2019年3月4~5日、鈴鹿サーキットで今年最初の全日本スーパーフォーミュラ選手権・公式合同テストが実施された。ピットに最新鋭の世界最速ワンメイクフォーミュラマシン『SF19』が20台揃うのは、なかなか壮観。11チーム20人の今季レギュラードライバーがそれぞれの新たな“自機”で走り出し、いよいよ新シーズンが具体的に動き始めた。
公式テストへと連なる3月2~3日にやはり鈴鹿サーキットで開催された『モースポフェス 2019 SUZUKA~モータースポーツファン感謝デー~』でもスーパーフォーミュラの走行プログラムがあったため、各チームは都合4日間連続、開幕戦の舞台で新車SF19を走らせる機会を得たことになる。そのなかでドライ路面もウエット路面も経験できたのだから、総じていい準備期間となったはずだ。
公式テスト2日間の印象としてまず強調したいのは、アクシデントやトラブルでストップした車両を回収するための赤旗中断が少なかったこと。これは新車の完成度の高さを示す状況と考えてよく、同時にスーパーフォーミュラ参戦各チームの対応力、そして国内外から集まったドライバーたちのハイレベルさの証明ともいえるだろう。
テスト中に記録されたラップタイムも速かった。まだセットアップをしっかり煮詰めきれたといえる陣営はないと思われるが、1分36秒台はあたりまえ、1分35秒台も出ていたほどだ。もちろん気象コンディションやオーバーテイクシステムの使用状況等を考慮する必要はあるが、先代車『SF14』のセットアップが熟成されたときの速さと、ほぼ同等のラップタイムをSF19は初回公式テストですでに発揮している。
SF19はSF14から「クイック&ライト」のコンセプトを継承して開発された。SF14同様にダラーラ社が手掛けたマシンということもあり、5年前にスウィフト社製の先々代『SF13(旧名:FN09)』からSF14へと移行した時ほどのビッグチェンジでないことは明らかだ。
鈴鹿テストでのドライバーやエンジニアの談話からもそれは伝わってきた。完全な新車というよりも正常進化と表現するほうが妥当なところか。それが各陣営のスムーズなテスト開始につながっていることも事実だが、正常進化であってもワンメイクマシンの刷新は、シリーズに大きな変化をもたらす可能性を充分にはらむ要素である。
ダウンフォースの増加とフロントタイヤの幅広化によるコーナリング性能の向上実感も異口同音に聞かれるところ。また、ホイールベースがSF14より50mm短くなっていることもSF19の“味”を形成する要素のようだ。
一概には言えないものの、これらのスペック変化からはいわゆる『コーナーで前(フロント)が入りやすくなる』傾向が予想される。
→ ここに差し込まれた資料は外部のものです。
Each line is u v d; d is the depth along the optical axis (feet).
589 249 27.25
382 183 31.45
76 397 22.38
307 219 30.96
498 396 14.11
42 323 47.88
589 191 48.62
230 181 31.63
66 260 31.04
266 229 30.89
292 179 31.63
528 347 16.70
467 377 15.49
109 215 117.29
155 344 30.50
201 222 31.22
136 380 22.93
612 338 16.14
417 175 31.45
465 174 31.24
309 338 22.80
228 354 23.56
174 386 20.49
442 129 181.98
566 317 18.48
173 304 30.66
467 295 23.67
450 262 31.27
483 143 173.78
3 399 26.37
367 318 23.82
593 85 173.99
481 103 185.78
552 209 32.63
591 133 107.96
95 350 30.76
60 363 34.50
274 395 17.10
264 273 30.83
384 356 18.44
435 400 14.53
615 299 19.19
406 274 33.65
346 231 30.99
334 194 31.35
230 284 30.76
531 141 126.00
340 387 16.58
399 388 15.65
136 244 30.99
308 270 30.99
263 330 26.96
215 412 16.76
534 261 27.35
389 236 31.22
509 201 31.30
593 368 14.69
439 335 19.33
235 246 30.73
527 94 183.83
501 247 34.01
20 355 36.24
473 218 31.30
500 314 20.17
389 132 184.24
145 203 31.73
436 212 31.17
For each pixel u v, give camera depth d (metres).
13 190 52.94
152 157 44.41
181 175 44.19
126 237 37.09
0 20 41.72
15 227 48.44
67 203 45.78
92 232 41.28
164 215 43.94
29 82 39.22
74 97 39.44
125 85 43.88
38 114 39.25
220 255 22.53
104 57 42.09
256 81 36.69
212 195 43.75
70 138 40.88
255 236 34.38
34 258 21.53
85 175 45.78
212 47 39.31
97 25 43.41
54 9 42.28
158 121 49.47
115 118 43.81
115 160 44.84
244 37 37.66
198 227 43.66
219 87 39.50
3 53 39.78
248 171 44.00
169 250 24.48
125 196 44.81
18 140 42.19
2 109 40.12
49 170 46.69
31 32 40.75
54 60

現実にそういう面はあるようで、ある有力チームのエンジニアからは「ウチの(SF14時代終盤の)セットアップ傾向的には助かる方向の変化です」という内容の話が聞かれた。一方で他の有力チームからは「イチから考え直さないといけないかもしれませんね」との声も。
なにしろコンマ2~3秒は“大差”と表現される世界にあるスーパーフォーミュラだけに、やはり正常進化マシンではあっても新車導入の影響は小さくないと見るべきようだ。ドライバーやチームがもつ個性への影響が如実に出てくるケースもありそう。
ましてや今季はドライバーの移籍や担当エンジニア変更といった話題も多いだけに、SF19導入という要素との化学反応次第では大きな勢力図変化が起きても不思議はないといえる。
そして実際、その兆候が見受けられてもいるのだ。SF14で戦った5シーズンに実績を積みあげた選手がタイムシート上ではあまり目立たず、スーパーフォーミュラでの経験が浅い選手がタイム上位に進出、そんな傾向が鈴鹿公式テストにはあった。もちろん強い選手やチームはすぐにアジャストしてくるだろうが、流れが変わりそうな雰囲気も醸成されつつある。
また、「ブレーキングがさらに良くなっている」という感触も聞かれており、もしかしたらこれも戦い方に微妙な変化をもたらすかもしれない。そして今季はオーバーテイクシステムの運用が変わり、これまでは決勝レース中に20秒×5回の原則だった“パフォーマンスアップ”が、レース中の上限100秒以内であれば、使用回数と各回の使用秒数は自由裁量、と変わる予定だ(※一度使用した後、再使用開始までには使用できない制限時間が設定される)。これもレース展開にどんな影響を及ぼすのか?
SF19で争われる初シーズンのスーパーフォーミュラ、その初戦となる鈴鹿2&4はまったく展開が読めない新車デビューイヤーらしい激闘となりそうだ。